Bullseye Glass and the State of Oregon have reached an agreement. This is good as Bullseye is a part of the arts economy, while at the same time the kinds of materials that were being vented into the air were simply unacceptable. The problem was relaxed regulation of most industries and there are plenty of other industrial air quality polluters in the city that have also been exploiting the same loopholes (hopefully this gets addressed and soon). For example, Overlook neighborhood residents hope that enforcement is uniform.
At age 70,
Mary Heilmann's career is red hot, but why does it take so long for many females? Retrospectives for women are rarer and prevailing wisdom in museums always tends to follow patronage money rather than taste and importance... not having many critics to assess that makes it twice as hard.
Do
art spaces = gentrification?... often yes but that's like shooting the messenger. It can also work in reverse, like
PICA's new home. The question in Portland is creating funding sources that support formal arts entities when informal ones are out-priced. Formalizing affordability for artists is the key but that takes serious know how as the people who did Milepost 5 (they kinda stumbled through it and it takes a bit more cultural seeding).

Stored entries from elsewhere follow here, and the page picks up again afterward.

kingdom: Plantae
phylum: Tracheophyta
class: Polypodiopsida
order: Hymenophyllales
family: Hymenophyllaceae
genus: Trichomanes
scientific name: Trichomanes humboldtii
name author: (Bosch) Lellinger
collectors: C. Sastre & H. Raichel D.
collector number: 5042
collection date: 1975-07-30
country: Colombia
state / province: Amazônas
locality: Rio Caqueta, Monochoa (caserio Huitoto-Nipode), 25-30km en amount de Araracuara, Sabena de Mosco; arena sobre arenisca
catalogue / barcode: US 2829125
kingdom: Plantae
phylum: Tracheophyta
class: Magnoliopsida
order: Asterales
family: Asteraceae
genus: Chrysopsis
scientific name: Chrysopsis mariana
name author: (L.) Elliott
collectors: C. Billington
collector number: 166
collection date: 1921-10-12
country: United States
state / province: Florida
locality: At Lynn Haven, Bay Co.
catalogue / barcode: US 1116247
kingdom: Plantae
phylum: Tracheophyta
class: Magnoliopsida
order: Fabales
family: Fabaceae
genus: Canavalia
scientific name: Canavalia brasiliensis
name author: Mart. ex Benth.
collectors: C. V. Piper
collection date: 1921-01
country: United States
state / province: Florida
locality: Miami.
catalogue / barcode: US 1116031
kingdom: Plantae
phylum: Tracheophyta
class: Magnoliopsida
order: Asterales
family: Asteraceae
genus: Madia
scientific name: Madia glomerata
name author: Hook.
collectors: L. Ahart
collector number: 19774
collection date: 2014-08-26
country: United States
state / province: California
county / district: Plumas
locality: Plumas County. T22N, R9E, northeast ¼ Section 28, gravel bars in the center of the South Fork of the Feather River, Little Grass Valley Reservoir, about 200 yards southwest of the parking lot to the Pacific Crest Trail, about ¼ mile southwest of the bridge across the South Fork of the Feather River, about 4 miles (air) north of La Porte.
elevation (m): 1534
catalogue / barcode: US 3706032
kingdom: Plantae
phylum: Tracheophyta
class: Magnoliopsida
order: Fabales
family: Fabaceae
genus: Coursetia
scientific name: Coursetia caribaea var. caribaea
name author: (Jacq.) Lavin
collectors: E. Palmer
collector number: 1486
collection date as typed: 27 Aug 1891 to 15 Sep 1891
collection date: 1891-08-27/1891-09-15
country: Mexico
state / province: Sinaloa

The best editor I ever had was Karen Wright (back in Modern Painter's excellent London days) and
she thinks the Turner Prize needs to be more substantial and less a series of affected ploys. I agree with her, though Portland has the opposite problem... much of our discourse is mired in hobbled and antiquated discussions of craft that dont acknowledge the skills in computers, other tech and design or that somewhat irritating aspect of art that drives people crazy... some call it "edge". Besides skill alone doesn't truly make art powerful, it takes a sense of an "edge of understanding"... rather than the ploy of being edgy. Having a true edge seems to embody and encapulate the flux between the known and unknown. In Portland our talking points often scratch at craft, the environment and often a very token discussion of diversity, whereas challenging male Mexican artists or anyone with and incisive edge are far too threatening to show with the group or be given awards (Hallie Ford Fellowships and CNAA's to name names). Portland and London could and should have more exchanges as both places have excellent international art scenes.... Portland is full of weird woodshedders and London is full of people who are unapologetic about being unapologetic (aka the antidote to the humble brag).